Supaya bisa lebih mudah dipahami, bentuk dari Godkiller Armor ini mirip dengan robot yang dimunculkan dalam film Pacific Rim dimana ada seorang Jaeger atau pilot di dalamnya. Hal ini juga berlaku untuk Godkiller Armor. Bentuknya hampir setinggi 25.000 kaki atau sekitar 7.8 km dan hanya bisa dikendarai oleh makhluk yang memang memiliki kaitan langsung dengan Aspirant.

Sebenarnya, dengan atau tanpa pilot, Godkiller Armor tetap sama-sama mengerikan dan juga dahsyat. Armor ini bisa menghancurkan sebuah planet tanpa harus susah payah mengeluarkan tenaga. Hanya dengan terbang dengan kecepatan tinggi dan menabrakan diri, maka planet tersebut akan hancur. Sampai saat ini, belum diketahui apakah memang Godkiller Armor ini memiliki senjata di dalam armornya. Jika tidak ada senjata, artinya para Aspirant tersebut menghabisi para Celestials dengan “tangan kosong” Godkiller Armor.

Awal Kemunculan Godkiller Armor

Bermiliar-miliar tahun yang lalu, di jagat kosmik Marvel terjadi sebuah peperangan besar antara dua ras alien kuno yaitu Celestials dan Aspirant. Aspirant sendiri merupakan ras alien yang memuja The First Firmament, universe yang pertama kali muncul di jagat kosmik Marvel yang kemudian hidup. Dialah yang menciptakan Celestials dan juga Aspirant. Ketika Celestials ingin melakukan evolusi rasnya tanpa seizin dari First Armament, dia pun marah dan akhirnya perang besar dengan Aspirant pun tidak terhindarkan.

Di puncak peperangan tersebut, ras Aspirant kemudian membuat sebuah senjata masif yang sangat luar biasa dahsyatnya yaitu Godkiller Armor. Armor ini bisa dibilang benar-benar ampuh untuk menghabisi para makhluk Celestials. Buktinya adalah makhluk Celestials sering disebut sebagai butiran bintang di angkasa. Dengan armor ini, “bintang” tersebut kini sudah tidak sebanyak dulu dan tinggal beberapa lagi.

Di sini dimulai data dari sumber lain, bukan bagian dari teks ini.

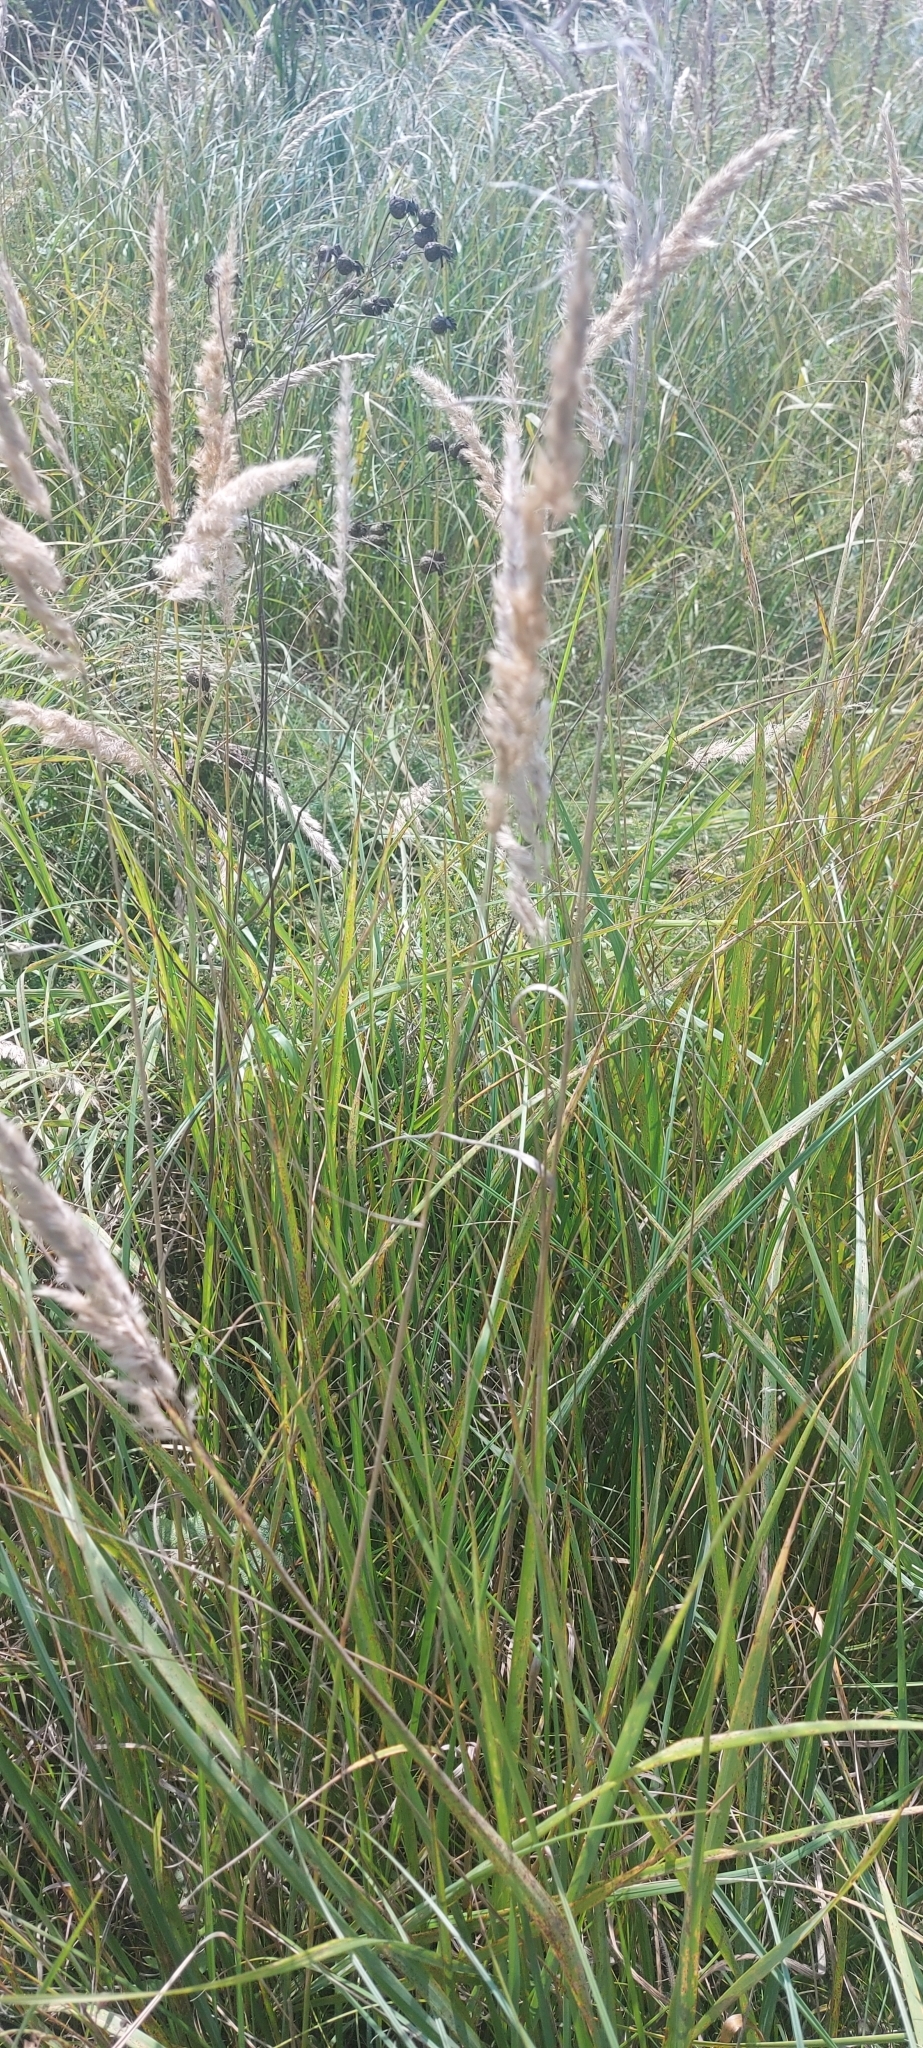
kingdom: Plantae
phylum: Tracheophyta
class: Liliopsida
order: Poales
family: Poaceae
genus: Calamagrostis
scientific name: Calamagrostis epigejos
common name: Wood small-reed
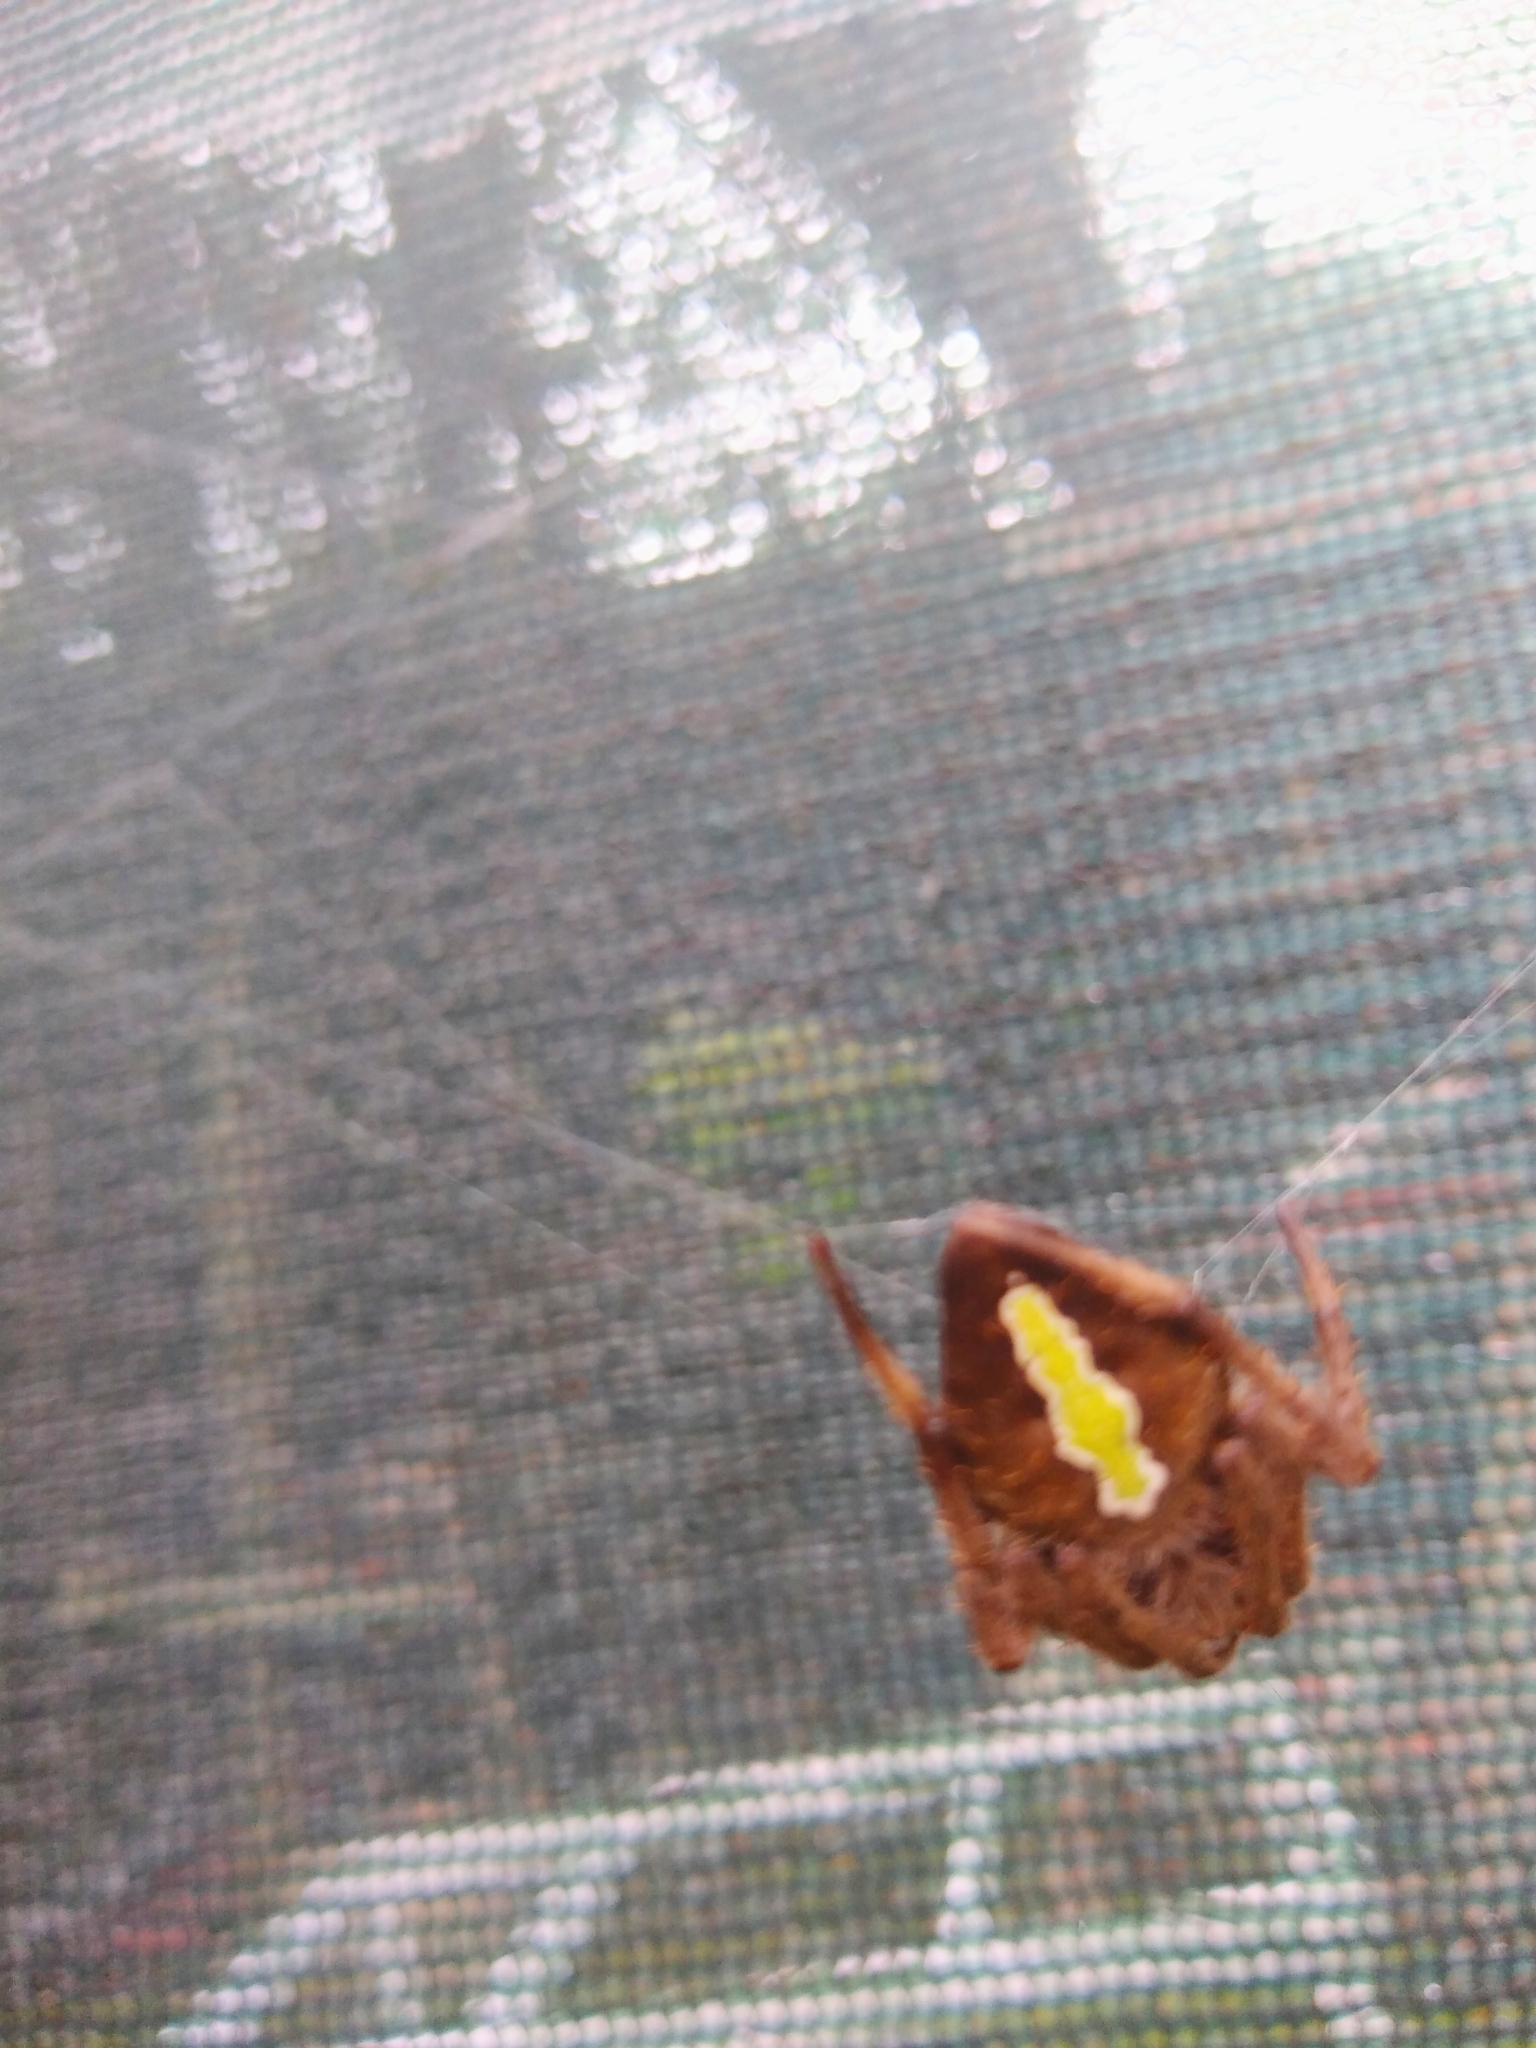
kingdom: Animalia
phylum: Arthropoda
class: Arachnida
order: Araneae
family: Araneidae
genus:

Setelah perang Celestials War selesai, Godkiller Armor pun disembunyikan di Dyson sphere, sebuah lapisan yang ada di jagat kosmik Marvel. Sayangnya, para ras Aspirant tersebut kemudian harus terlibat dalam perang saudara. Hasilnya adalah hampir seluruh bagian Godkiller Armor digunakan untuk membangun berbagai senjata dan pertahanan mereka, kecuali bagian “jantung” atau inti dari Godkiller Armor. Dengan kondisi perang saudara yang berlangsung dan tanpa bantuan Godkiller, akhirnya Celestials pun bisa kembali bangkit dan menghancurkan Aspirant.